Expected value

Expected value (EV) in sports betting

Expected value is the only number that separates math-based bettors from guessers. Here's the short answer first, then the formula, then how to find +EV bets without a spreadsheet.

Open the free EV calculator →
Plug in odds, fair odds, and stake. Edge and EV instantly.

Short answer

Expected value (EV) is the average profit per dollar staked if you made the same bet forever at the same price. If EV is positive, the bet makes money on average (+EV). If it's negative, it loses (-EV). Single-bet outcomes are noise; EV is signal.

The EV formula

EV = (true win % × profit if won) − (true loss % × stake)

Three inputs: your true win probability, your potential profit, and your stake. The first one is where bettors go wrong — they use the sportsbook's implied probability, which already includes vig.

Worked example

You bet $100 on a team at +150. The devigged market says the team's true win probability is 45%.

  • Profit if won: $150
  • EV = (0.45 × $150) − (0.55 × $100) = $67.50 − $55.00 = +$12.50
  • Edge: +12.5% per dollar staked. Strong +EV.

How to find the "true" probability

Use the market itself. Take the implied probability of both sides of a two-way market, add them (they'll sum to ~104–108% because of vig), then scale each back so the total is 100%. That scaled number is the market's fair probability — the closest free proxy for true probability.

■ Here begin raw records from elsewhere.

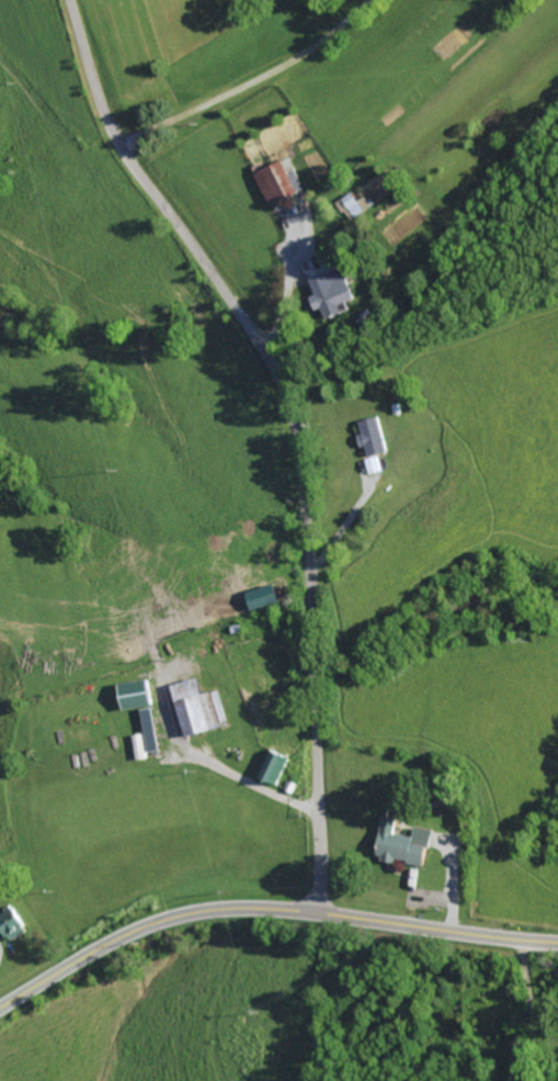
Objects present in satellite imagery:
road: (249, 81)
building: (280, 181)
building: (331, 293)
road: (292, 429)
building: (375, 436)
building: (376, 465)
building: (266, 597)
building: (140, 694)
building: (203, 708)
building: (154, 730)
building: (275, 766)
road: (221, 768)
building: (407, 844)
road: (268, 911)
building: (13, 924)

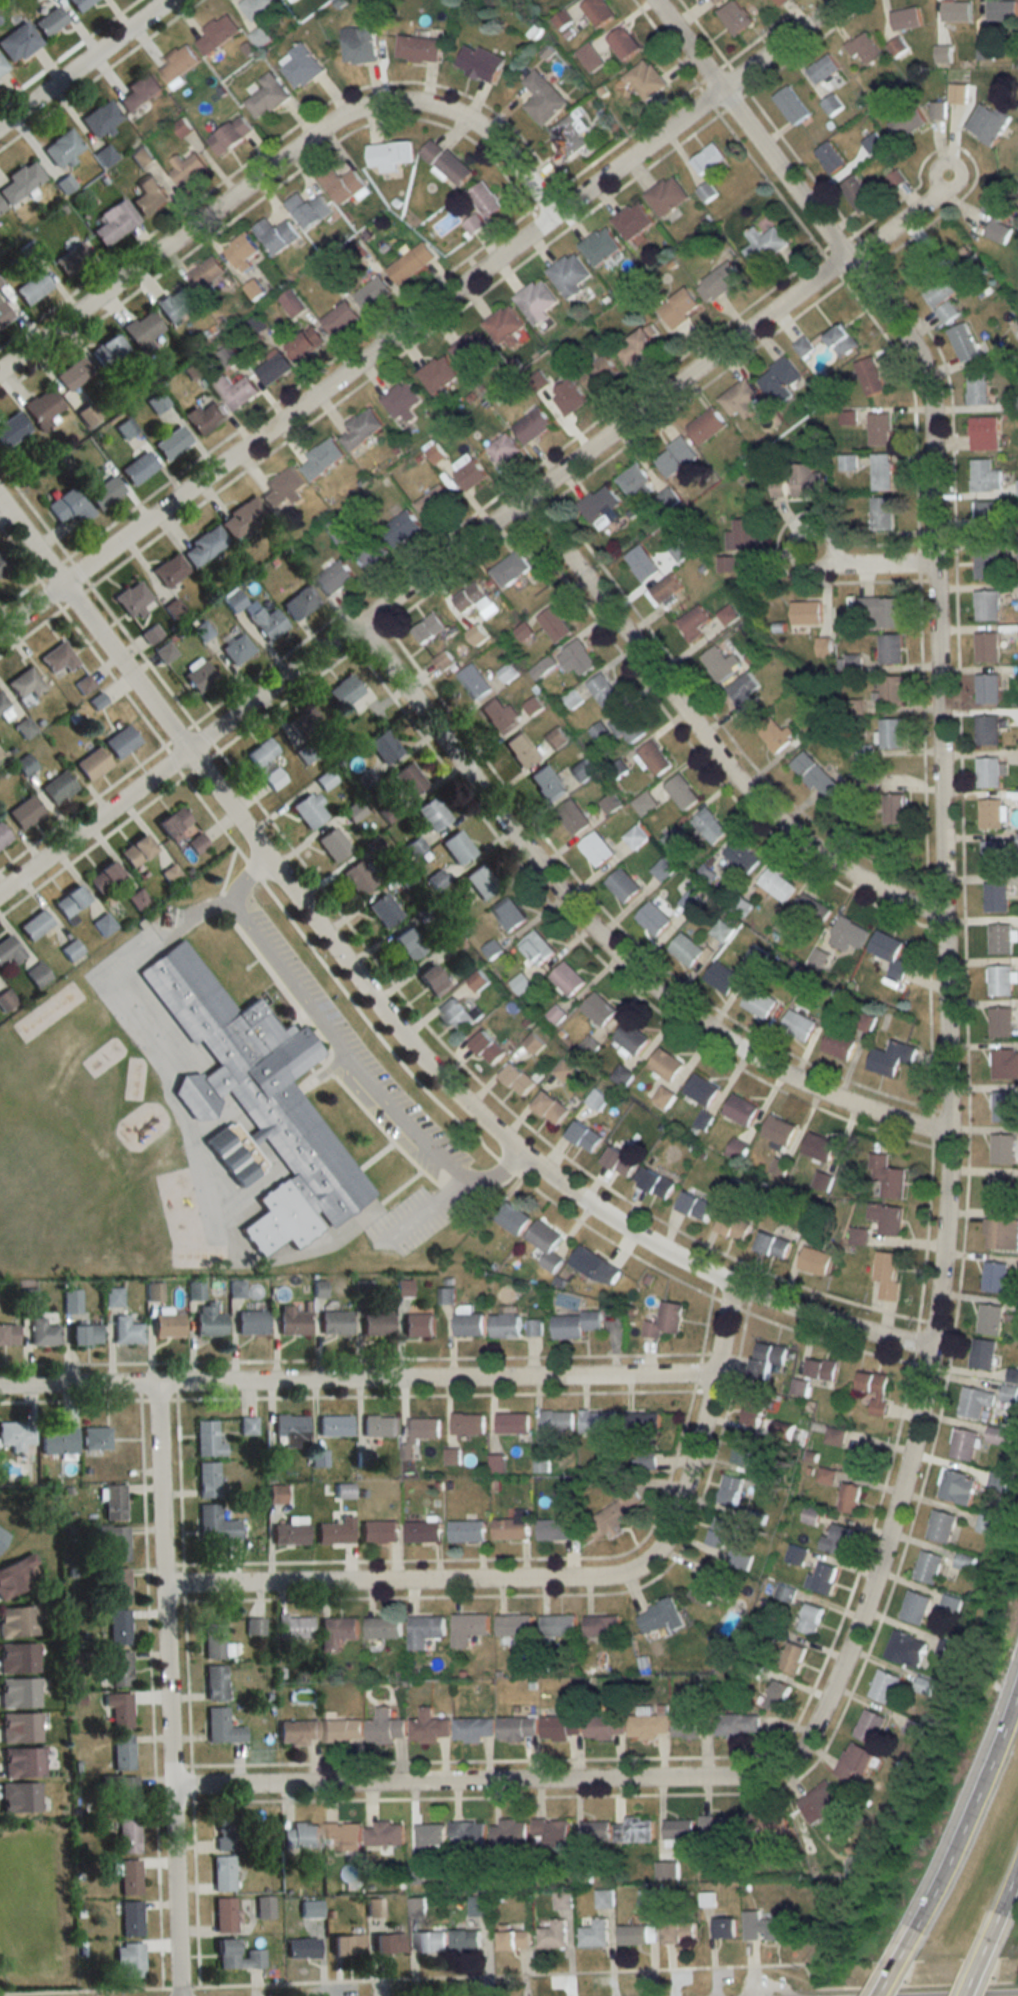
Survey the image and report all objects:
building: (80, 4)
building: (257, 7)
building: (1001, 10)
building: (597, 11)
building: (955, 11)
building: (733, 16)
building: (904, 18)
building: (49, 21)
building: (217, 33)
building: (18, 41)
building: (622, 42)
building: (358, 44)
building: (862, 47)
building: (895, 47)
building: (417, 48)
building: (941, 53)
building: (588, 56)
road: (83, 62)
building: (479, 62)
building: (299, 65)
building: (2, 67)
building: (822, 69)
building: (644, 80)
building: (139, 92)
building: (957, 93)
building: (266, 96)
building: (542, 98)
building: (830, 104)
building: (790, 105)
building: (936, 110)
building: (101, 118)
building: (906, 123)
building: (986, 123)
building: (229, 135)
building: (568, 135)
building: (871, 143)
building: (62, 148)
building: (389, 154)
building: (141, 157)
building: (829, 157)
building: (706, 159)
road: (274, 162)
building: (445, 162)
building: (187, 169)
building: (893, 179)
building: (20, 182)
building: (341, 184)
building: (856, 194)
building: (149, 195)
building: (666, 195)
building: (484, 198)
building: (1, 208)
building: (307, 209)
building: (995, 215)
building: (113, 221)
building: (632, 221)
building: (472, 223)
building: (275, 234)
building: (763, 245)
building: (599, 246)
building: (241, 252)
building: (72, 258)
building: (410, 263)
building: (916, 272)
building: (207, 273)
building: (567, 273)
building: (718, 282)
building: (32, 287)
building: (371, 292)
building: (535, 300)
building: (941, 300)
building: (291, 302)
building: (175, 304)
building: (679, 307)
building: (4, 314)
road: (416, 314)
building: (338, 318)
building: (503, 324)
building: (142, 328)
building: (841, 340)
building: (962, 342)
building: (305, 343)
building: (636, 346)
building: (108, 349)
building: (471, 349)
building: (273, 368)
building: (437, 373)
building: (597, 373)
building: (73, 374)
building: (869, 376)
building: (779, 380)
building: (975, 388)
building: (235, 391)
building: (568, 394)
building: (400, 399)
building: (738, 399)
building: (1011, 405)
building: (43, 406)
building: (203, 417)
building: (531, 424)
building: (705, 424)
building: (126, 427)
building: (12, 429)
building: (360, 429)
building: (878, 429)
building: (983, 433)
building: (172, 442)
building: (502, 446)
building: (674, 456)
building: (322, 458)
building: (847, 462)
building: (139, 467)
building: (468, 471)
building: (880, 471)
building: (983, 476)
building: (804, 480)
building: (634, 482)
building: (776, 487)
building: (283, 489)
building: (105, 492)
building: (666, 497)
building: (433, 502)
building: (69, 505)
building: (600, 507)
building: (987, 512)
building: (880, 513)
building: (242, 516)
building: (400, 527)
road: (472, 531)
building: (741, 534)
building: (204, 546)
building: (370, 550)
building: (679, 550)
road: (869, 560)
building: (640, 563)
building: (726, 563)
building: (984, 563)
building: (3, 564)
building: (509, 569)
building: (170, 570)
building: (333, 577)
building: (663, 589)
building: (132, 599)
building: (303, 600)
building: (475, 600)
building: (233, 601)
building: (985, 605)
building: (881, 611)
building: (804, 613)
building: (726, 614)
building: (267, 622)
building: (692, 622)
building: (553, 624)
building: (427, 628)
building: (202, 630)
building: (523, 631)
building: (151, 633)
building: (985, 647)
building: (236, 649)
building: (889, 649)
building: (165, 652)
building: (575, 658)
building: (58, 660)
building: (442, 661)
building: (715, 664)
building: (541, 667)
building: (198, 675)
building: (473, 682)
building: (25, 685)
building: (986, 689)
building: (602, 691)
building: (890, 691)
building: (742, 692)
building: (351, 694)
building: (98, 701)
building: (3, 704)
building: (532, 706)
building: (496, 716)
building: (303, 722)
building: (626, 726)
building: (986, 731)
building: (774, 734)
building: (890, 734)
road: (704, 736)
building: (555, 738)
building: (121, 742)
building: (384, 747)
building: (521, 750)
building: (305, 754)
building: (653, 757)
building: (265, 763)
building: (92, 764)
building: (25, 765)
building: (582, 770)
building: (988, 772)
building: (812, 775)
building: (325, 780)
building: (409, 780)
building: (545, 784)
building: (58, 788)
building: (680, 792)
building: (609, 803)
building: (888, 807)
building: (309, 810)
building: (25, 813)
building: (433, 814)
building: (989, 814)
building: (570, 817)
building: (708, 826)
building: (181, 831)
building: (3, 836)
building: (634, 837)
building: (333, 844)
building: (457, 847)
building: (595, 849)
building: (136, 850)
road: (942, 854)
building: (992, 855)
building: (740, 857)
building: (661, 870)
building: (104, 877)
building: (358, 878)
building: (482, 881)
building: (775, 884)
building: (622, 885)
building: (995, 897)
building: (138, 899)
building: (70, 900)
building: (384, 910)
building: (811, 910)
building: (508, 914)
building: (652, 919)
building: (35, 924)
building: (104, 924)
road: (160, 928)
building: (721, 931)
building: (847, 934)
road: (604, 936)
building: (1000, 939)
building: (408, 944)
building: (536, 947)
building: (71, 950)
building: (685, 950)
building: (10, 951)
building: (888, 953)
building: (37, 975)
building: (721, 978)
building: (566, 979)
building: (433, 981)
building: (999, 981)
building: (520, 984)
building: (5, 1000)
building: (759, 1003)
road: (392, 1010)
building: (597, 1010)
building: (458, 1016)
building: (865, 1022)
building: (1000, 1022)
building: (798, 1026)
building: (630, 1038)
building: (837, 1045)
building: (487, 1048)
road: (342, 1049)
building: (890, 1058)
building: (664, 1064)
building: (1004, 1064)
building: (564, 1071)
building: (517, 1080)
building: (700, 1090)
building: (259, 1099)
building: (595, 1099)
building: (1003, 1106)
building: (550, 1108)
building: (739, 1109)
building: (777, 1129)
building: (583, 1136)
building: (818, 1147)
building: (1002, 1148)
building: (235, 1153)
building: (619, 1161)
building: (885, 1179)
building: (653, 1182)
building: (1001, 1191)
building: (694, 1206)
road: (425, 1211)
building: (512, 1219)
building: (887, 1219)
building: (733, 1227)
building: (1000, 1234)
building: (545, 1244)
building: (772, 1246)
building: (814, 1262)
building: (594, 1266)
building: (885, 1276)
building: (993, 1277)
building: (28, 1297)
building: (113, 1297)
building: (72, 1301)
building: (210, 1320)
building: (988, 1320)
building: (292, 1321)
building: (664, 1321)
building: (252, 1323)
building: (334, 1323)
building: (376, 1324)
building: (574, 1324)
building: (169, 1325)
building: (468, 1325)
building: (418, 1326)
building: (504, 1326)
building: (533, 1328)
building: (127, 1331)
building: (43, 1333)
building: (8, 1335)
building: (84, 1335)
building: (981, 1354)
building: (764, 1361)
building: (820, 1369)
road: (354, 1382)
building: (799, 1387)
building: (873, 1390)
building: (1008, 1394)
building: (973, 1402)
building: (752, 1411)
building: (556, 1421)
building: (596, 1421)
building: (512, 1423)
building: (467, 1424)
building: (248, 1426)
building: (335, 1426)
building: (379, 1426)
building: (640, 1427)
building: (292, 1430)
building: (419, 1434)
building: (17, 1435)
building: (834, 1436)
building: (997, 1436)
building: (96, 1439)
building: (208, 1440)
building: (58, 1441)
building: (961, 1444)
building: (741, 1449)
building: (495, 1458)
building: (860, 1458)
building: (646, 1461)
building: (208, 1480)
building: (955, 1487)
building: (729, 1491)
building: (277, 1494)
building: (849, 1499)
building: (114, 1502)
building: (613, 1515)
building: (810, 1516)
building: (216, 1524)
building: (984, 1524)
building: (939, 1526)
building: (509, 1529)
building: (553, 1529)
building: (466, 1530)
building: (336, 1531)
building: (379, 1531)
building: (422, 1531)
building: (721, 1532)
building: (290, 1534)
building: (2, 1535)
building: (835, 1540)
building: (114, 1542)
building: (738, 1560)
building: (963, 1561)
building: (926, 1566)
building: (16, 1575)
building: (820, 1578)
road: (555, 1579)
building: (705, 1584)
building: (119, 1586)
building: (783, 1592)
building: (948, 1603)
building: (913, 1607)
building: (659, 1616)
building: (808, 1618)
building: (17, 1621)
building: (513, 1624)
building: (255, 1625)
building: (556, 1625)
building: (600, 1625)
building: (294, 1626)
building: (119, 1627)
building: (381, 1627)
building: (467, 1627)
building: (336, 1631)
building: (425, 1632)
building: (213, 1640)
building: (903, 1648)
building: (791, 1656)
building: (18, 1658)
building: (116, 1666)
building: (215, 1682)
building: (883, 1686)
road: (168, 1690)
building: (19, 1693)
building: (777, 1696)
building: (120, 1710)
building: (690, 1724)
building: (646, 1725)
building: (736, 1725)
building: (222, 1726)
building: (602, 1726)
building: (868, 1726)
building: (385, 1727)
building: (428, 1727)
building: (560, 1727)
building: (20, 1728)
building: (515, 1728)
building: (471, 1729)
building: (341, 1730)
building: (297, 1732)
building: (122, 1752)
building: (852, 1761)
building: (23, 1762)
road: (478, 1783)
building: (125, 1793)
building: (19, 1797)
building: (819, 1801)
building: (764, 1824)
building: (720, 1828)
road: (964, 1828)
building: (677, 1829)
building: (634, 1830)
building: (511, 1831)
building: (226, 1832)
building: (550, 1832)
building: (594, 1832)
building: (468, 1833)
building: (384, 1834)
building: (128, 1835)
building: (301, 1835)
building: (342, 1836)
building: (429, 1838)
building: (223, 1873)
building: (130, 1877)
building: (603, 1898)
building: (562, 1900)
building: (477, 1905)
building: (416, 1906)
building: (264, 1907)
road: (1000, 1913)
building: (224, 1915)
building: (131, 1917)
building: (724, 1927)
building: (767, 1927)
building: (679, 1931)
building: (594, 1933)
building: (552, 1934)
building: (636, 1934)
building: (465, 1939)
building: (514, 1939)
building: (431, 1940)
building: (388, 1942)
building: (347, 1944)
building: (302, 1947)
building: (226, 1953)
building: (130, 1959)
road: (974, 1976)
road: (890, 1977)
road: (1005, 1995)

The EV calculator does this in one input. The Bet Analyzer pulls live consensus across every major US sportsbook so you don't have to.

Why EV beats hot takes

A 60% win rate on -200 favorites is -EV. A 30% win rate on +400 dogs is +EV. Win rate alone tells you nothing — only price-vs-probability does. That's the entire engine behind every grade on AiOddsLab.

Frequently asked questions

What is expected value (EV) in sports betting?

Expected value is the average profit or loss per dollar staked if you placed the same bet thousands of times at the same price. A +EV bet returns money on average; a -EV bet loses money on average. Single outcomes are random, but EV is the only number that matters over a full season.

How do you calculate expected value on a bet?

EV = (true win probability × profit if won) − (true loss probability × stake). Example: a +150 bet ($100 stake → $150 profit) with a true 45% win probability has EV = (0.45 × 150) − (0.55 × 100) = 67.50 − 55 = +$12.50 per $100 staked, a +12.5% edge.

Where do I get the 'true probability' to calculate EV?

Devig the live market. Take the implied probabilities from both sides of the same market across major books, sum them (they'll exceed 100% because of vig), then scale each back so they total 100%. The scaled number is the market's consensus fair probability — the closest free estimate of the true line.

How much edge do I need before a bet is +EV?

Any positive edge is +EV mathematically. In practice, sharp bettors target 2%+ edge to outrun variance and book limits. 5%+ is rare and strong. Sub-1% edges get eaten by closing line movement and rounding error.

Is an expected value calculator accurate?

An EV calculator is only as accurate as the fair-odds input. Use a devigged consensus across multiple sportsbooks (not a single book) for the truest read. AiOddsLab's analyzer pulls live market prices automatically so you don't have to do it by hand.

Why do sportsbooks let +EV bets exist?

Mispricing happens constantly — slow line updates, promo boosts, stale player props, and books targeting recreational money. Sharp bettors who find +EV consistently get limited or banned, which is why most +EV opportunities are short-lived.